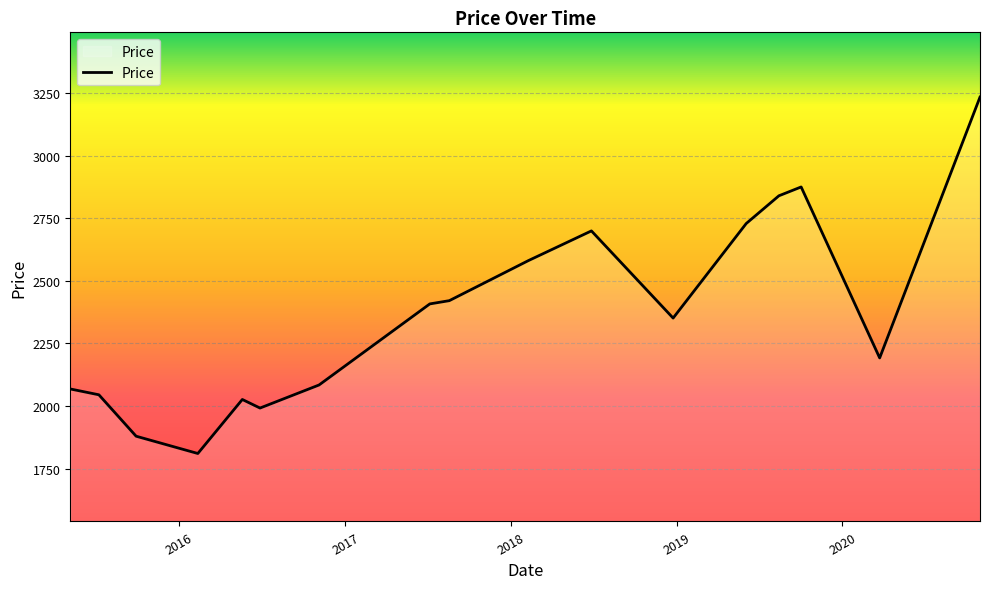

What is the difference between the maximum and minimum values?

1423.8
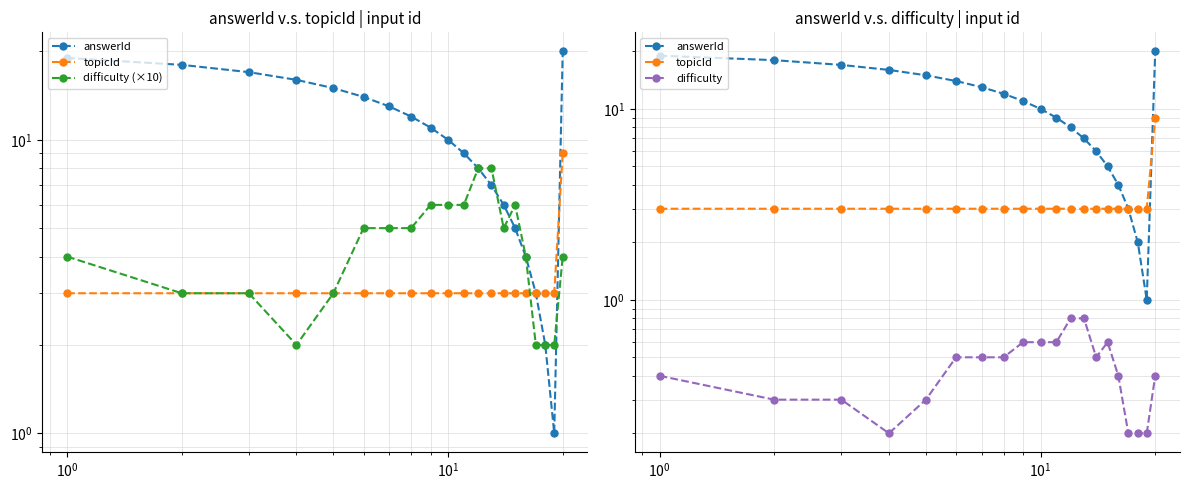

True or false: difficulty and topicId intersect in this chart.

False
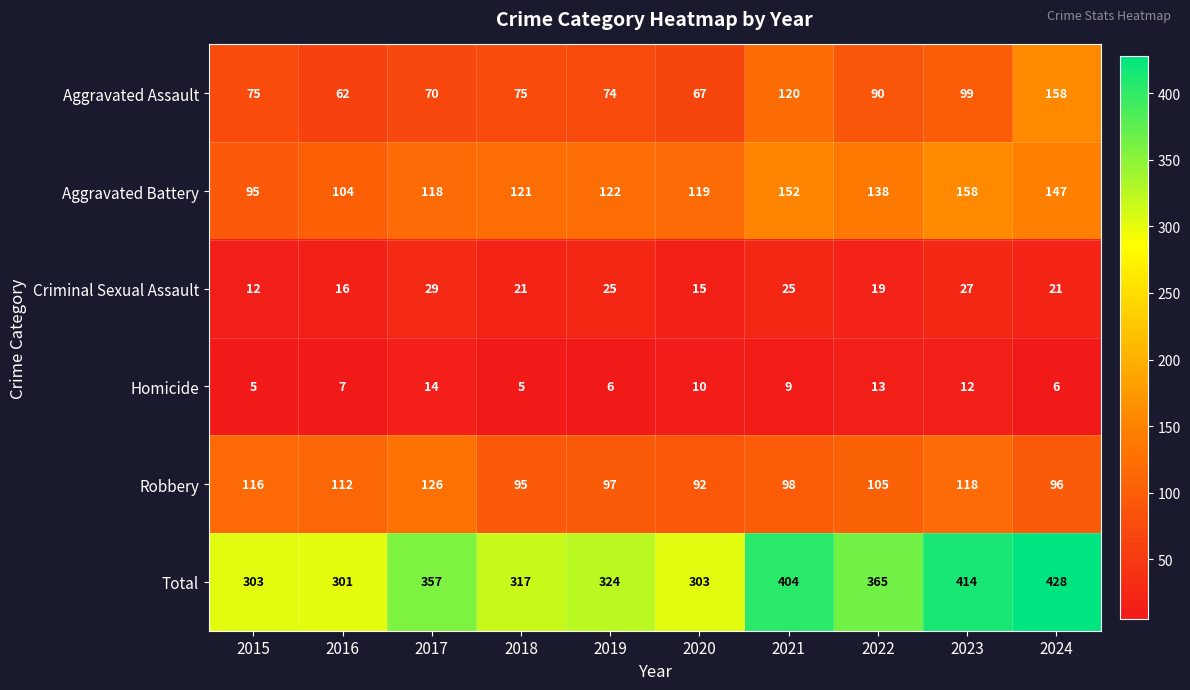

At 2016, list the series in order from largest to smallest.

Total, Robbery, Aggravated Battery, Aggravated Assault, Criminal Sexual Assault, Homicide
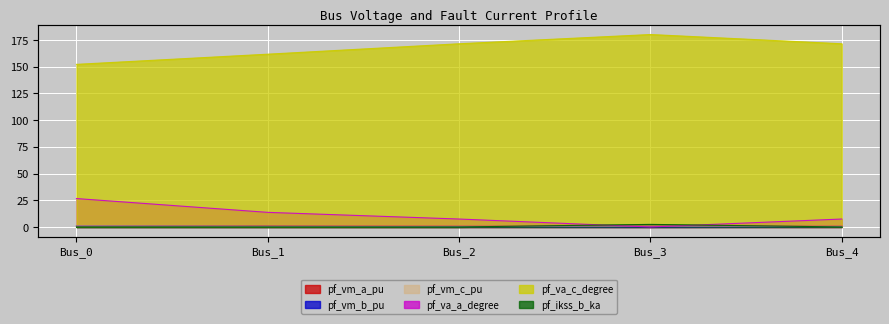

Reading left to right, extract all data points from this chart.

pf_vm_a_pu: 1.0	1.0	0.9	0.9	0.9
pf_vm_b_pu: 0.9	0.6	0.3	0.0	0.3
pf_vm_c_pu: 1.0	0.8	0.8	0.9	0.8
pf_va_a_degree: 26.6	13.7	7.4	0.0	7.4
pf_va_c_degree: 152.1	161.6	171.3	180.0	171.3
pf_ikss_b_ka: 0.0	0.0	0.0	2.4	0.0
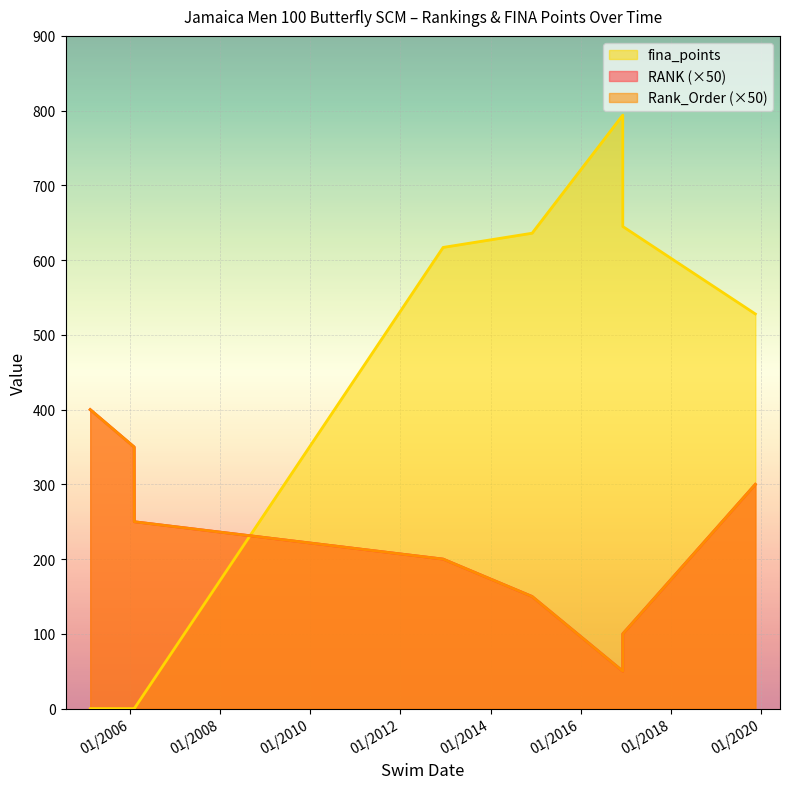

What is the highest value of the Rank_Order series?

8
________________
• Instructions to follow
Render the data above as a numbered list, one line per item, omitting blank lines and the picture markers.

• Written answer
1. What is the difference between the maximum and minimum values?
2. 1423.8
3. True or false: difficulty and topicId intersect in this chart.
4. False
5. At 2016, list the series in order from largest to smallest.
6. Total, Robbery, Aggravated Battery, Aggravated Assault, Criminal Sexual Assault, Homicide
7. Reading left to right, extract all data points from this chart.
8. pf_vm_a_pu: 1.0	1.0	0.9	0.9	0.9
9. pf_vm_b_pu: 0.9	0.6	0.3	0.0	0.3
10. pf_vm_c_pu: 1.0	0.8	0.8	0.9	0.8
11. pf_va_a_degree: 26.6	13.7	7.4	0.0	7.4
12. pf_va_c_degree: 152.1	161.6	171.3	180.0	171.3
13. pf_ikss_b_ka: 0.0	0.0	0.0	2.4	0.0
14. What is the highest value of the Rank_Order series?
15. 8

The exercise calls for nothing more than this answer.